__Exercise requirements__
What is needed is an exact copy of the entries below, with the pictures left out.

Data excerpts
[Start of section]
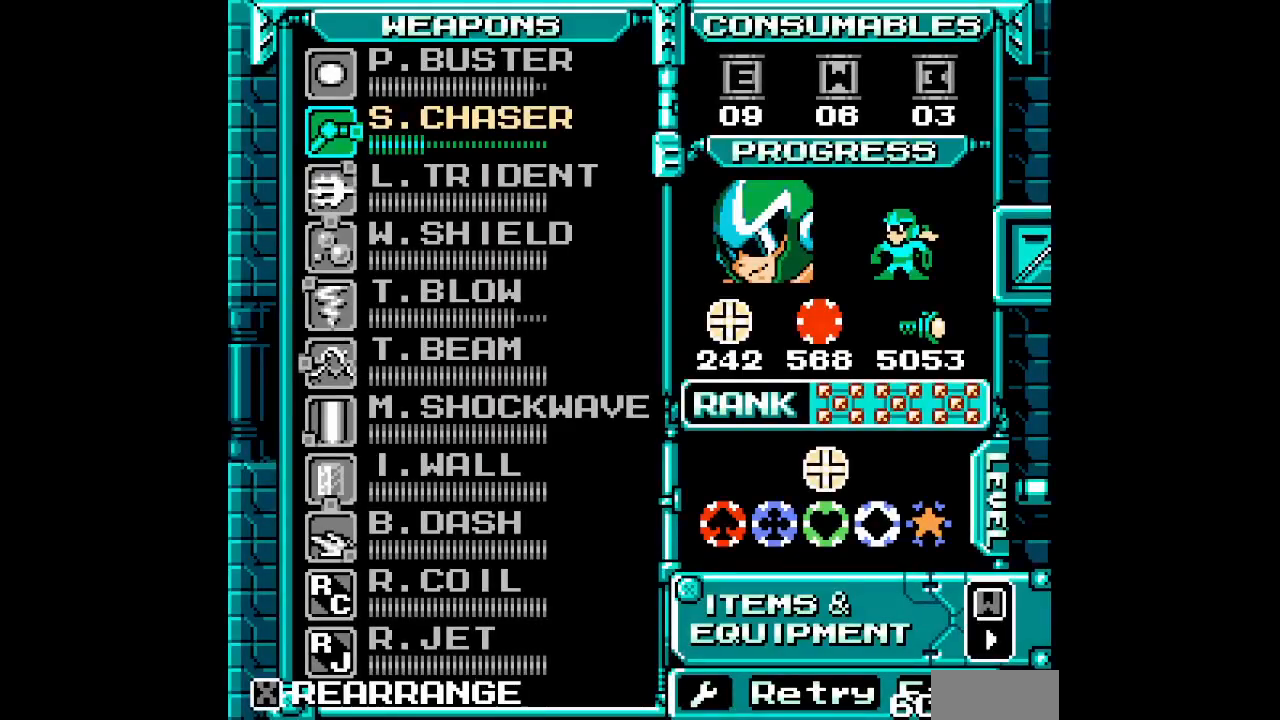
Gameplay with a controller (Xbox layout); each line is a JSON object with the inputs held at the frame after it. "events" lists button and stick changes between this image and that frame as [ms after this image, input, new state], when the widget could be followed in between. Not read: DPAD_RIGHT HOME L2 L3 R2 R3 SELECT START X Y Z.
{"buttons": [], "events": [[233, "DPAD_UP", "down"], [283, "DPAD_UP", "up"], [350, "DPAD_UP", "down"], [433, "DPAD_UP", "up"]]}
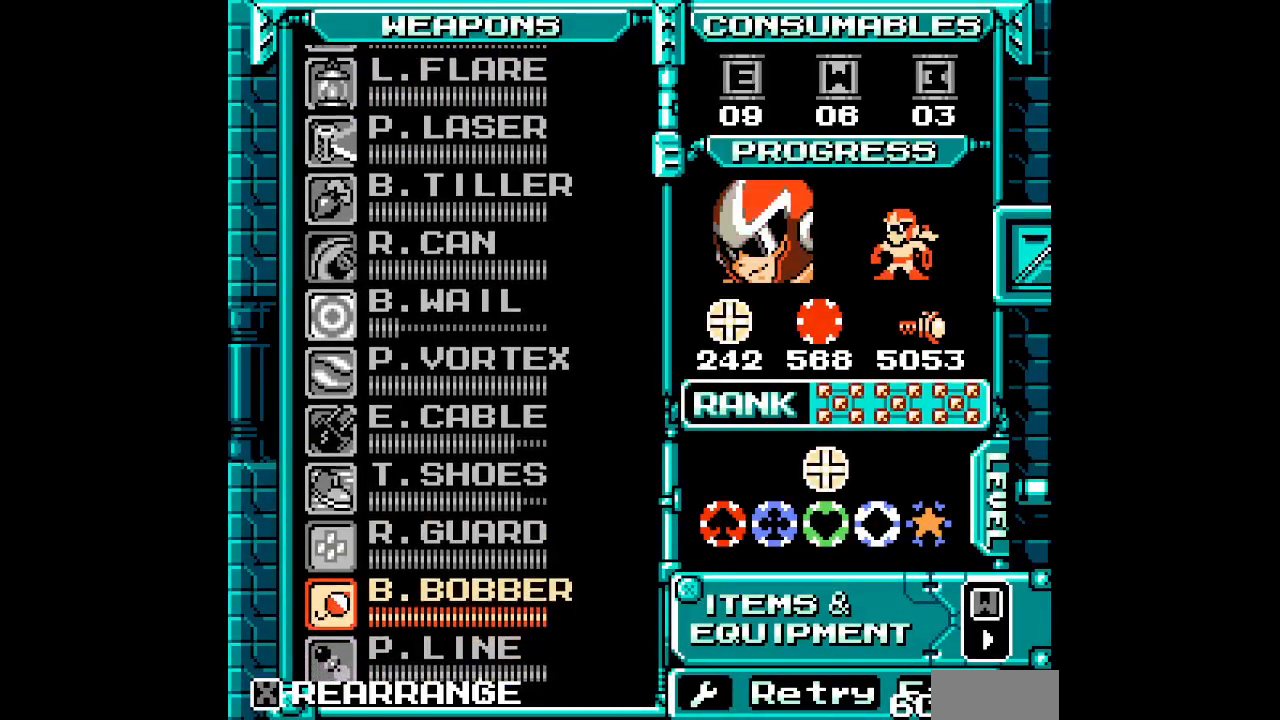
{"buttons": [], "events": [[17, "DPAD_UP", "down"], [67, "DPAD_UP", "up"], [150, "DPAD_UP", "down"], [217, "DPAD_UP", "up"], [317, "DPAD_UP", "down"], [350, "DPAD_UP", "up"], [433, "DPAD_UP", "down"], [500, "DPAD_UP", "up"]]}
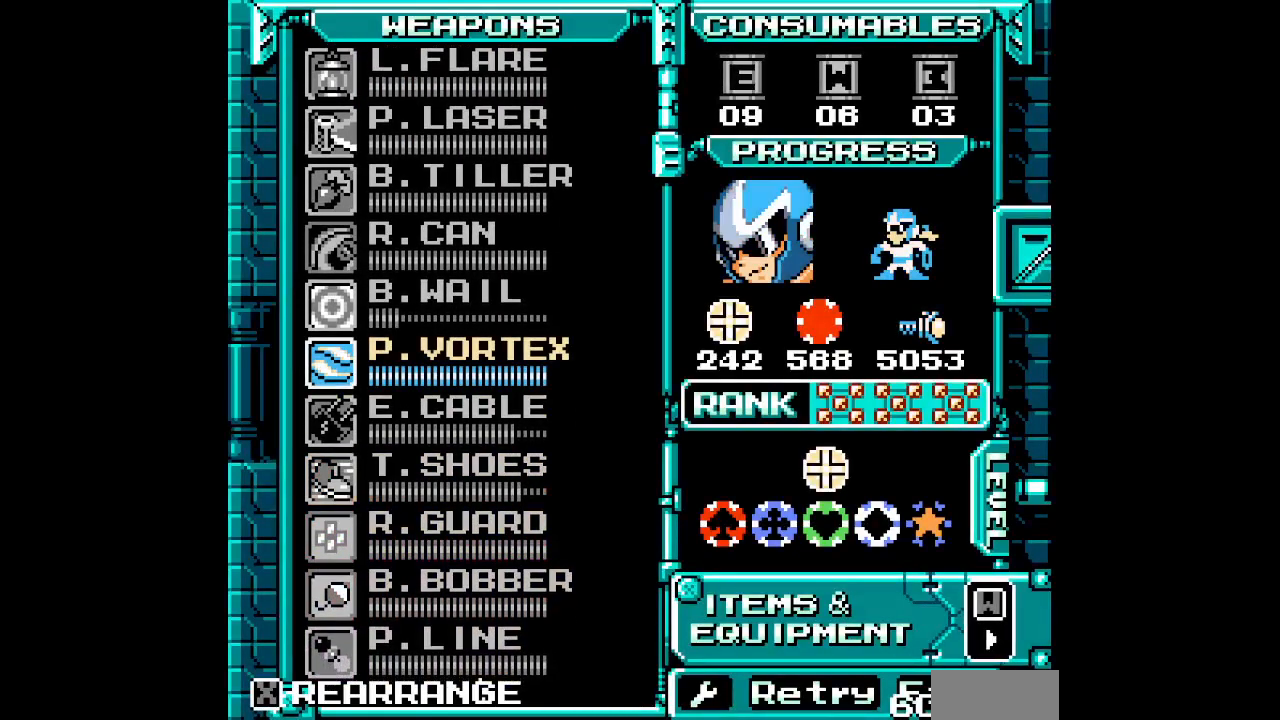
{"buttons": []}
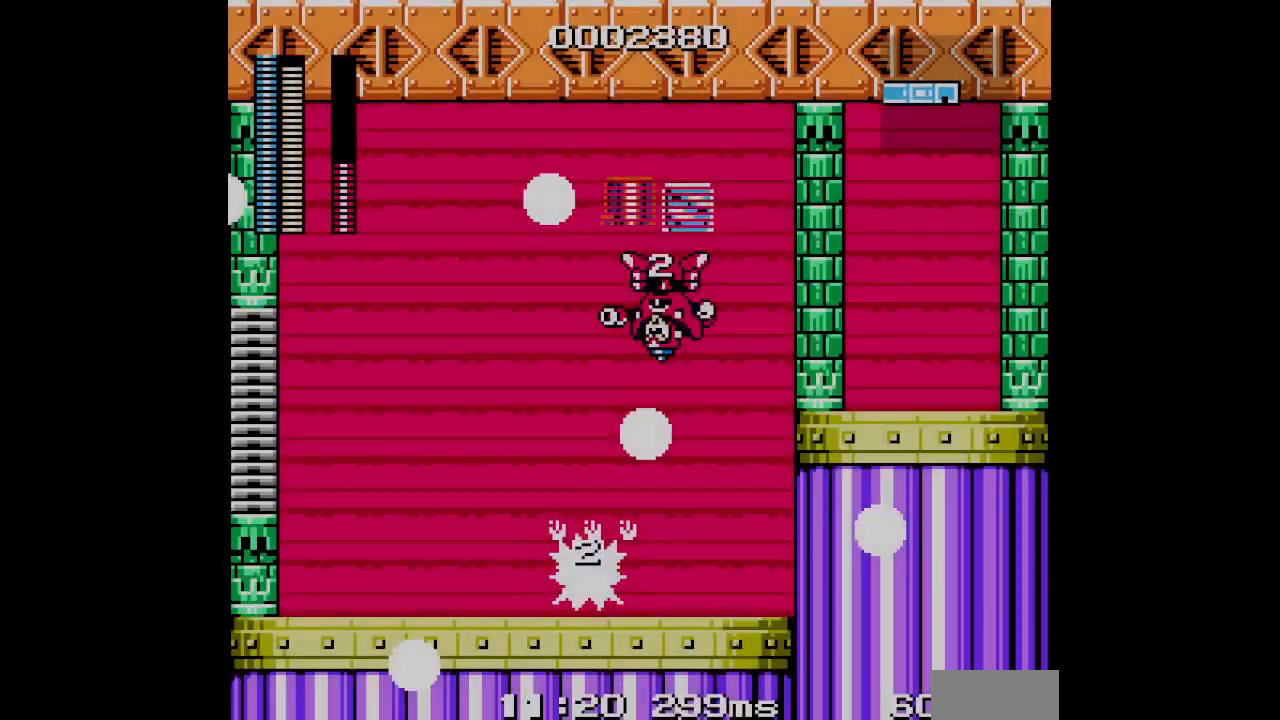
{"buttons": [], "events": []}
[End of section]
__Solution below__
Gameplay with a controller (Xbox layout); each line is a JSON object with the inputs held at the frame after it. "events" lists button and stick changes between this image and that frame as [ms after this image, input, new state], when the widget could be followed in between. Not read: DPAD_RIGHT HOME L2 L3 R2 R3 SELECT START X Y Z.
{"buttons": [], "events": [[233, "DPAD_UP", "down"], [283, "DPAD_UP", "up"], [350, "DPAD_UP", "down"], [433, "DPAD_UP", "up"]]}
{"buttons": [], "events": [[17, "DPAD_UP", "down"], [67, "DPAD_UP", "up"], [150, "DPAD_UP", "down"], [217, "DPAD_UP", "up"], [317, "DPAD_UP", "down"], [350, "DPAD_UP", "up"], [433, "DPAD_UP", "down"], [500, "DPAD_UP", "up"]]}
{"buttons": []}
{"buttons": [], "events": []}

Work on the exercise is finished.